TASK
An exact copy of all records is expected, minus the images.
───── DATA RECORDS
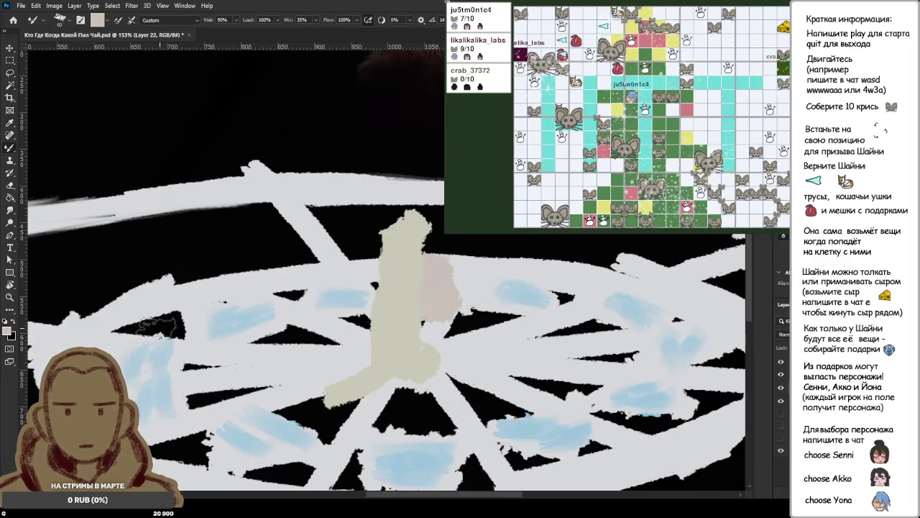
key("i")
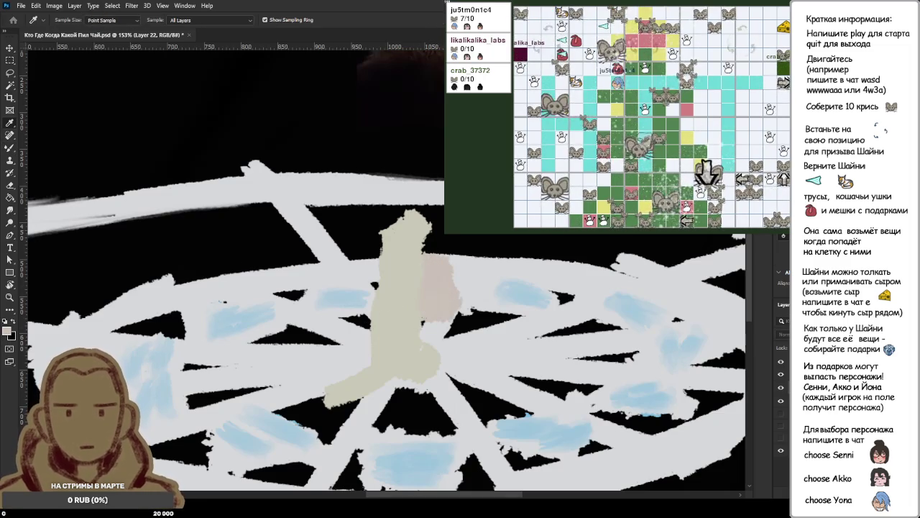
key("b")
mouse_move(428, 251)
left_mouse_down()
mouse_move(438, 316)
mouse_move(430, 314)
mouse_move(438, 259)
mouse_move(453, 323)
left_mouse_up()
Widen the orange shading on the figure's right side and blend in sampled beige highlights.
left_click_drag(431, 287, 425, 316)
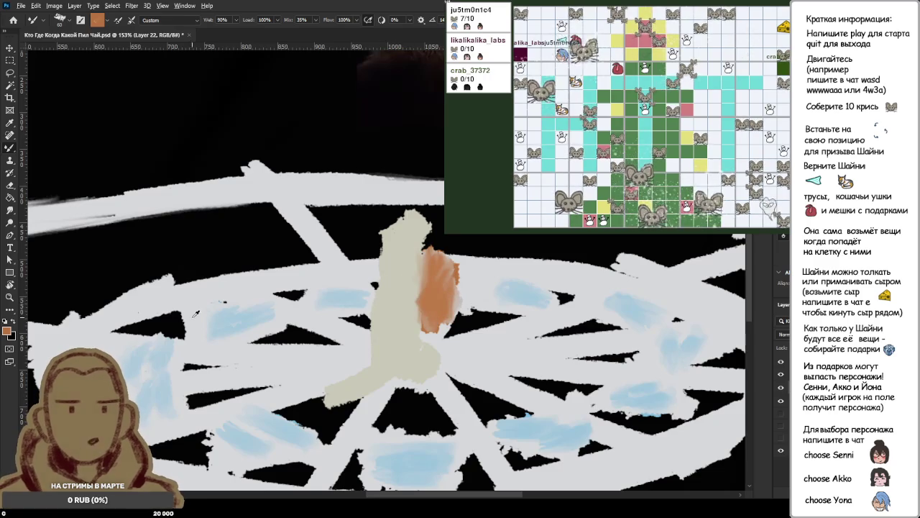
left_click(399, 302, "alt")
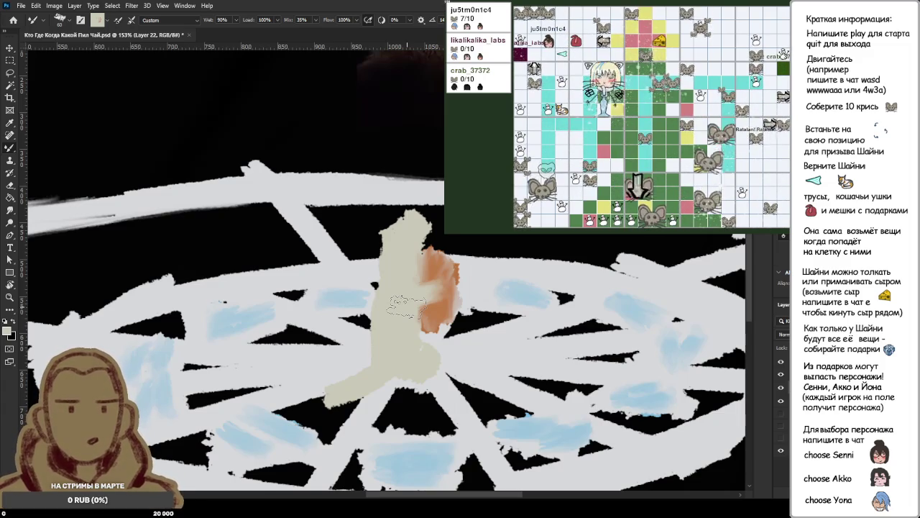
left_click(416, 294, "alt")
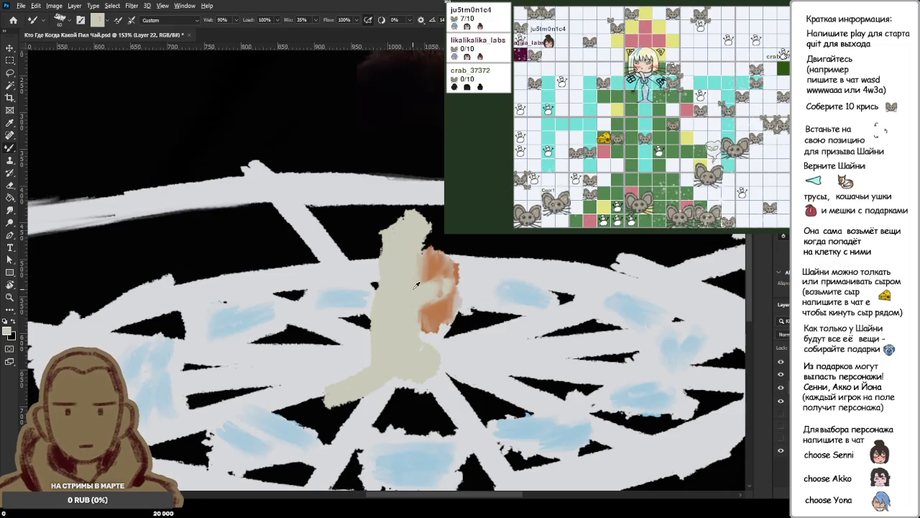
key("ctrl+minus")
key("ctrl+minus")
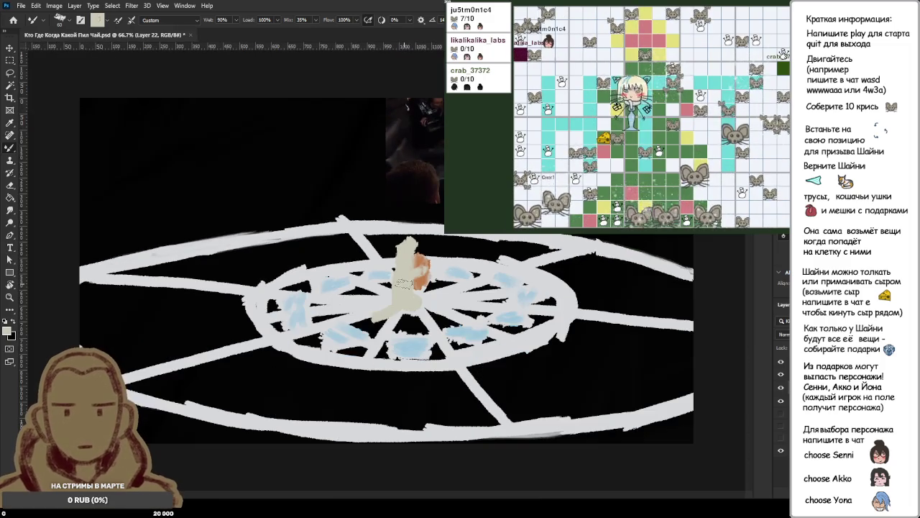
scroll(418, 287, "up", 2)
scroll(418, 287, "up", 1)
──────────
SOLUTION BELOW
key("i")
key("b")
mouse_move(428, 251)
left_mouse_down()
mouse_move(438, 316)
mouse_move(430, 314)
mouse_move(438, 259)
mouse_move(453, 323)
left_mouse_up()
Widen the orange shading on the figure's right side and blend in sampled beige highlights.
left_click_drag(431, 287, 425, 316)
left_click(399, 302, "alt")
left_click(416, 294, "alt")
key("ctrl+minus")
key("ctrl+minus")
scroll(418, 287, "up", 2)
scroll(418, 287, "up", 1)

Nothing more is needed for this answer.